É preciso cuidar da saúde mental dos pesquisadores

Por Tibor Rabóczkay, professor do Instituto de Química da USP

 25/10/2023 - Publicado há 6 meses
Tibor Rabóczkay – Foto: Reprodução / Rede Premium TV via Youtube

 

Empolgante a riqueza programática da primeira Semana de Saúde Mental da USP, realizada em diversos campi no primeiro semestre deste ano. O evento coincidiu “com o calendário nacional de celebração e luta em defesa da política de saúde mental brasileira e de seus princípios e valores basilares, que vinculam estreitamente essa política à problemática da justiça social, da dignidade e dos direitos humanos”. Para minha infelicidade, não pude assistir à Roda de Conversa: Pressão na vida acadêmica, assim, desconheço seu conteúdo. Minha suposição de que se referia aos docentes/pesquisadores, esteja certa ou não, me deixa com a impressão de que perdi algo importante.

Não há dúvida, nem para um aposentado como eu, que as condições de trabalho dos membros do corpo docente merecem, ou mesmo necessitam, de um exame profundo e extenso. O convívio com jovens em idade de contestação é um privilégio desgastante: o estudante individual amadurece e evolui, mas a idade média da classe, à qual o(a) docente ministra aulas, se mantém a mesma. Às necessidades inerentes à atividade didática somam-se as administrativas. Comissões e numerosas reuniões burocráticas interrompem o tempo que deveria ser de atividades científicas, pois estas exigem, quase sempre, períodos contínuos de muitas horas. Uma semana com duas ou três reuniões não é incomum. No trabalho em laboratório, frequentemente, perde-se dias tentando consertar um equipamento, atividade necessária na falta de técnicos e diante da lentidão com que solicitações de consertos e verbas para consertos são atendidas, quando atendidas. E o entrevero com os cripto-assessores das agências de fomento pode levar meses sem condições de trabalho no laboratório.
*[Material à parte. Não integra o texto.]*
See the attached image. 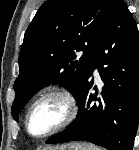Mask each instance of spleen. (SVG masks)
<instances>
[{
    "label": "spleen",
    "mask_w": 139,
    "mask_h": 150,
    "mask_svg": "<svg viewBox=\"0 0 139 150\" xmlns=\"http://www.w3.org/2000/svg\"><path fill=\"white\" fill-rule=\"evenodd\" d=\"M87 150H100V148L97 146L89 145L87 146Z\"/></svg>",
    "instance_id": "spleen-1"
}]
</instances>
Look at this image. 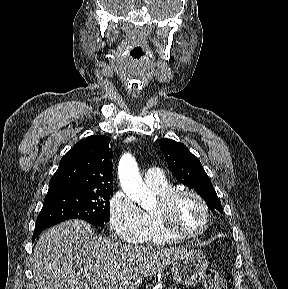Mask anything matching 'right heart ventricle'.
Returning <instances> with one entry per match:
<instances>
[{"label":"right heart ventricle","instance_id":"1","mask_svg":"<svg viewBox=\"0 0 288 289\" xmlns=\"http://www.w3.org/2000/svg\"><path fill=\"white\" fill-rule=\"evenodd\" d=\"M150 188L159 196V198L174 190L168 183L164 186ZM144 216L146 220V232L142 240L143 243L168 245L178 241V239L171 237L161 229L156 217L155 209L145 211Z\"/></svg>","mask_w":288,"mask_h":289}]
</instances>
Se tudo isso não bastasse para o “burnout”, despontou nas universidades públicas a “grande” inovação de avaliação individual do(a) docente/pesquisador(a). Com métricas imaginadas por profissionais de áreas que nada têm a ver com o trabalho científico experimental – cada vez mais dependente de equipamentos sofisticados e delicados – pois o “universo” deles é o das palavras, discursos, estatísticas.

Nada contra “avaliações” enquanto informação e tão somente isso. Mas, quando a avaliação gera consequências, de duvidosa legalidade, como a perda do regime de trabalho, a coisa fica diferente, pois a “avaliação” pode, facilmente, se tornar um instrumento de “educação” política nas mãos de um grupo em exercício do poder. “Política” não com “pê maiúsculo”, mas letra inicial de politicagem. Um avaliar para submeter e silenciar. Fato ou, apenas, uma possibilidade, tanto faz quanto ao efeito sobre os trabalhadores do ensino e pesquisa.

Há quem afirme que a avaliação vinculada ao produtivismo surja da intenção de administrar as universidades como se fossem empresas privadas. Ledo engano. As empresas privadas estão dando cada vez mais atenção ao bem-estar e felicidade de seus trabalhadores, enquanto nossos colegas “metriqueiros” inovam, exatamente, no sentido oposto, gerando entre os trabalhadores das universidades públicas estresse, infelicidade, depressão, exaustão mental, enfim, “burnout”. Vale a pena, num segundo evento da Semana de Saúde Mental da USP, explorar e debater, com profundidade, esses aspectos.